Basics

Figure 1 - The location of the prostate. Public domain image created by the National Cancer Institute.

Mouseover bolded red words to see a definition. Also check out the glossary.

 

What is the prostate?

The prostate is a male organ that lies below the bladder (See Figure 1). It is relevant because [1]:

  • It is a gland, meaning it secretes fluid. About 30% of semen is secreted by cells within the prostate. These secretions are necessary for fertility.
  • The rest of semen, including the sperm, also travels through the prostate during ejaculation.
  • Urine exits the bladder via the urethra–a tube going from the bladder to the tip of the penis. Part of the urethra travels through the prostate.
  • Nerves that contribute to erections and continence (keeping urine from leaking) travel alongside the prostate.
 

What is prostate cancer?

Prostate cancer generally refers to a cancerous process occurring in the glands of the prostate. The following is an explanation of the full course of this cancerous process. Whether or not the initial cancer progresses along this course depends on several factors. Please see the diagnosis section for the factors that affect cancer progression.

  • The cancerous process starts when a single cell acquires the ability to copy itself without restrictions that usually control copying. This group of copied cells forms a lump called a tumor. This tumor stays confined within the prostate at first. This is referred to as localized prostate cancer.
  • This tumor eventually grows larger than the prostate and invades areas around the prostate. This includes the bladder, seminal vesicles, rectum, muscle and fat (See Figure 1). This is referred to as locally advanced prostate cancer or locally invasive prostate cancer.
  • Eventually, cancer cells may also spread beyond the local area of the prostate. This spread occurs via the two networks of fluids that exist in the body-the blood and the lymph. Via these networks, prostate cancer may spread to lymph nodes or other organs, most commonly the bone in the case of prostate cancer. This process is called metastasis. This type of prostate cancer is metastatic prostate cancer.
 

Who gets prostate cancer?

Prostate cancer is the most common cancer in Canadian men [CCS]. Only men have a prostate and thus only men get prostate cancer. In 2010, 24600 cases of prostate cancer were diagnosed and 4300 Canadian men died of prostate cancer. The Canadian Cancer Society reports that the lifetime risk of developing prostate cancer is 1 in 7 and 1 in 27 men will die of the disease. The number of men with undetected prostate cancer that will cause them no problems is undoubtedly much higher.

 

What causes prostate cancer?

Prostate cancer arises when changes in a cell’s DNA (mutations) allow it to enter the cancerous process described above. Additional mutations then allow cancer to progress along the cancerous process.
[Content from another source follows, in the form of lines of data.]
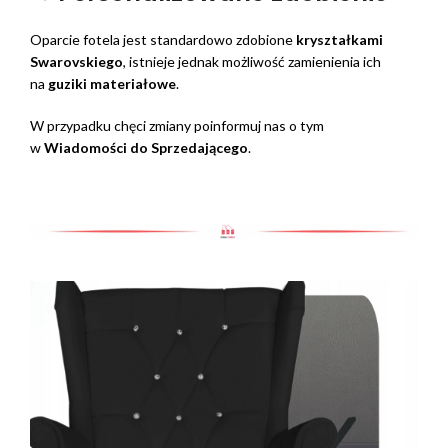
Oparcie fotela jest standardowo zdobione
kryształkami
Swarovskiego
, istnieje jednak możliwość zamienienia ich
na
guziki materiałowe
.
W przypadku chęci zmiany poinformuj nas o tym
w
Wiadomości do Sprzedającego
.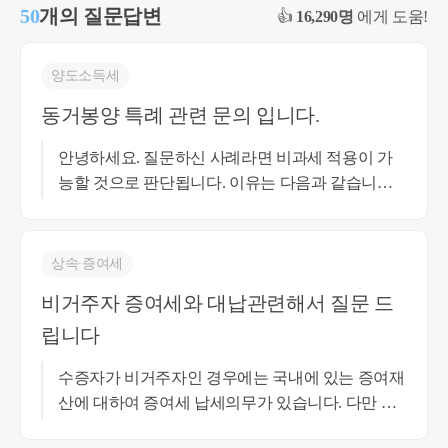
50
개의 질문답변
👍
16,290명
에게 도움!
양도소득세
동거봉양 특례 관련 문의 입니다.
안녕하세요. 질문하신 사례라면 비과세 적용이 가
능할 것으로 판단됩니다. 이유는 다음과 같습니다.
동거봉양 특례는 부모님을 봉양하기 위하여 세대를
합친 경우 일시적으로 2주택이 되는 불이익을 해소
하기 위한 제도입니다. 따라서 중요한 것은 실제로
상속∙증여세
동거봉양을 목적으로 세대를 합친 사실이며, 이후
비거주자 증여세와 대납관련해서 질문 드
부모님이 자녀 소유 주택에서 추가로 2년 이상 거주
립니다
하여야 한다는 사후관리 규정은 소득세법이나 시행
령에서 확인되지 않습니다. 또한 동거봉양 특례가
수증자가 비거주자인 경우에는 국내에 있는 증여재
적용되는 경우에도 최종적으로는 소득세법 시행령
산에 대하여 증여세 납세의무가 있습니다. 다만 증
제154조의 1세대1주택 비과세 요건을 적용하게 되
여세의 법정 납세의무자는 수증자이지만, 증여자도
는데, 질문 사례에서는 자녀 명의의 주택이 이미 세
These mutations may be created or helped by various factors. These factors include:

  • Age is the most important risk factor for prostate cancer [2]. A diagnosis of prostate cancer rarely occurs before the age of 40 and new cases are usually diagnosed in the 60s [3].
  • African heritage is a significant risk factor for developing prostate cancer [4].
  • A susceptible genetic makeup is a risk factor for prostate cancer. This is suggested when a patient has had multiple family members who have had prostate cancer [5]. Risk is increased by the number of family members with prostate cancer and an earlier age at diagnosis.
 

Additional web resources reviewed by us

National Cancer Institute Prostate Cancer Fact Sheet

 

References

1. Guyton, A.C. and J.E. Hall, Textbook of medical physiology. 11th ed. 2006, Philadelphia: Elsevier Saunders. xxxv, 1116 p.
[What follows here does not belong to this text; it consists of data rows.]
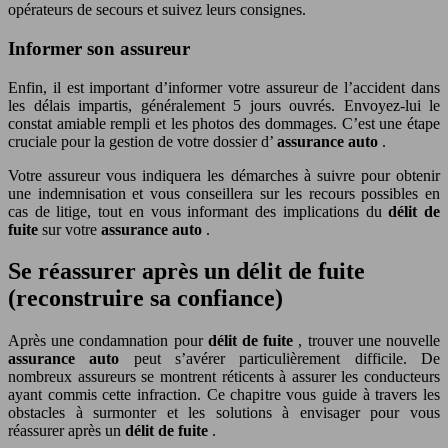
opérateurs de secours et suivez leurs consignes.
Informer son assureur
Enfin, il est important d’informer votre assureur de l’accident dans
les délais impartis, généralement 5 jours ouvrés. Envoyez-lui le
constat amiable rempli et les photos des dommages. C’est une étape
cruciale pour la gestion de votre dossier d’
assurance auto
.
Votre assureur vous indiquera les démarches à suivre pour obtenir
une indemnisation et vous conseillera sur les recours possibles en
cas de litige, tout en vous informant des implications du
délit de
fuite
sur votre
assurance auto
.
Se réassurer après un délit de fuite
(reconstruire sa confiance)
Après une condamnation pour
délit de fuite
, trouver une nouvelle
assurance auto
peut s’avérer particulièrement difficile. De
nombreux assureurs se montrent réticents à assurer les conducteurs
ayant commis cette infraction. Ce chapitre vous guide à travers les
obstacles à surmonter et les solutions à envisager pour vous
réassurer après un
délit de fuite
.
2. Delongchamps, N.B., A. Singh, and G.P. Haas, The role of prevalence in the diagnosis of prostate cancer. Cancer Control, 2006. 13(3): p. 158-68.

3. Hankey, B.F., et al., Cancer surveillance series: interpreting trends in prostate cancer–part I: Evidence of the effects of screening in recent prostate cancer incidence, mortality, and survival rates. J Natl Cancer Inst, 1999. 91(12): p. 1017-24.

4. Platz, E.A., et al., Racial variation in prostate cancer incidence and in hormonal system markers among male health professionals. J Natl Cancer Inst, 2000. 92(24): p. 2009-17.

5. Zeegers, M.P., A. Jellema, and H. Ostrer, Empiric risk of prostate carcinoma for relatives of patients with prostate carcinoma: a meta-analysis. Cancer, 2003. 97(8): p. 1894-903.